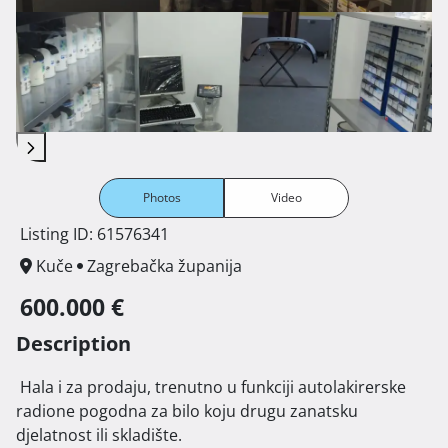
Photos
Video
Listing ID: 61576341
Kuče
Zagrebačka županija
600.000 €
Description
 Hala i za prodaju, trenutno u funkciji autolakirerske 
radione pogodna za bilo koju drugu zanatsku 
djelatnost ili skladište.
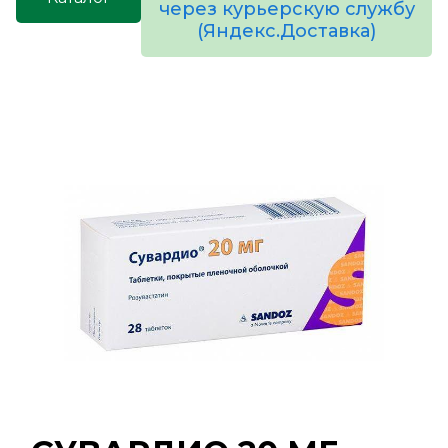
через курьерскую службу
(Яндекс.Доставка)
товаров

========================

- [Goal of the exercise]: Copy the text of every entry above line for line, without the pictures.

- [Your response]:
Photos
Video
Listing ID: 61576341
Kuče
Zagrebačka županija
600.000 €
Description
 Hala i za prodaju, trenutno u funkciji autolakirerske 
radione pogodna za bilo koju drugu zanatsku 
djelatnost ili skladište.
через курьерскую службу
(Яндекс.Доставка)
товаров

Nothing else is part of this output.